La obediencia, una virtud perdida

El enemigo ha trabajado para que nuestros niños sean usados en cosas perdidas. Hoy en día la obediencia parece una virtud olvidada.
Desde pequeños, en lugar de enseñarles a obedecer, hemos cedido a cada demanda y nos hemos vuelto esclavos de ellos. Allí comienza la raíz de la maldad.

Por eso cuesta tanto tener una Iglesia firme: la mayoría se ha adaptado a la desobediencia, y pocos exigen la santidad. Hemos justificado la rebeldía, quitando todo prestigio al ser obediente.
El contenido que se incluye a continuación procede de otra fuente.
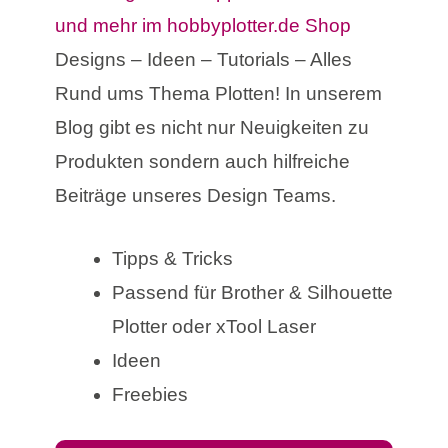
Designs – Ideen – Tutorials – Alles
Rund ums Thema Plotten! In unserem
Blog gibt es nicht nur Neuigkeiten zu
Produkten sondern auch hilfreiche
Beiträge unseres Design Teams.
Tipps & Tricks
Passend für Brother & Silhouette
Plotter oder xTool Laser
Ideen
Freebies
Una generación privilegiada, pero sin obediencia

Hechos 2:16-21 nos recuerda que somos una generación privilegiada: tenemos acceso directo al Espíritu Santo.
Sin embargo, también somos una de las peores generaciones, sin deseos de obedecer, acomodados a nosotros mismos.

Jesús dijo en Juan 14:26-27 que el Espíritu trae paz al corazón de quien vive en obediencia.
El enemigo huye cuando somos obedientes. Pero cuando no escuchamos al Espíritu Santo, nos volvemos vagos espiritualmente (Hebreos 5:7-8).
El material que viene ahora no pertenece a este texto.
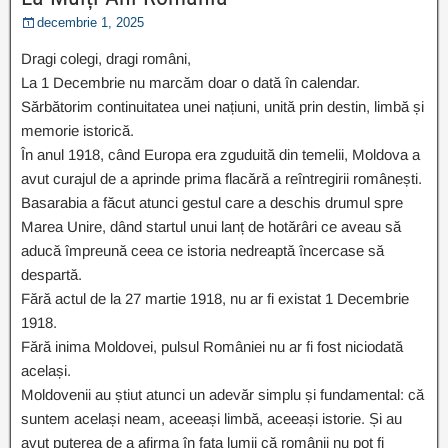
decembrie 1, 2025
Dragi colegi, dragi români,
La 1 Decembrie nu marcăm doar o dată în calendar.
Sărbătorim continuitatea unei națiuni, unită prin destin, limbă și
memorie istorică.
În anul 1918, când Europa era zguduită din temelii, Moldova a
avut curajul de a aprinde prima flacără a reîntregirii românești.
Basarabia a făcut atunci gestul care a deschis drumul spre
Marea Unire, dând startul unui lanț de hotărâri ce aveau să
aducă împreună ceea ce istoria nedreaptă încercase să
despartă.
Fără actul de la 27 martie 1918, nu ar fi existat 1 Decembrie
1918.
Fără inima Moldovei, pulsul României nu ar fi fost niciodată
același.
Moldovenii au știut atunci un adevăr simplu și fundamental: că
suntem același neam, aceeași limbă, aceeași istorie. Și au
avut puterea de a afirma în fața lumii că românii nu pot fi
El llamado a someterse a Dios

Santiago 4:5-10 nos muestra el camino:

  • Sométete a Dios.

  • Resiste al diablo.

  • Y él huirá de ti.

De allí nace una vida de frutos. Un corazón obediente escucha al Espíritu y da lo mismo a otros.

La obediencia en la Biblia es la palabra griega hupakoē, que significa:
respuesta activa de fe y sumisión a la voluntad de Dios.

De un corazón que escucha, entiende y se entrega surge la transformación, la paz y la bendición.


El peligro del dinero y de la apariencia religiosa

Mateo 6:24 y 1 Timoteo 6:10 nos enseñan que el dinero es uno de los mayores tropiezos para un cristiano.
Dios puede bendecir con dinero, pero Su prioridad es nuestra alma y nuestra salvación.

Muchos viven en un teatro religioso: hablan distinto, aparentan santidad, pero viven en desobediencia. Jesús los habría llamado sepulcros blanqueados (Mateo 7:21-23).

Predican del Reino sin tener relación con el Rey.


volver a la obediencia

La obediencia es vivir lo que el Espíritu Santo nos habla, aun cuando implique renunciar a todo.
Cristo mismo aprendió obediencia por lo que padeció (Hebreos 5:8).

Seamos luz y sal.
Volvamos a valorar la obediencia.
Que cada uno haga lo que debe hacer, tal como Cristo lo hizo.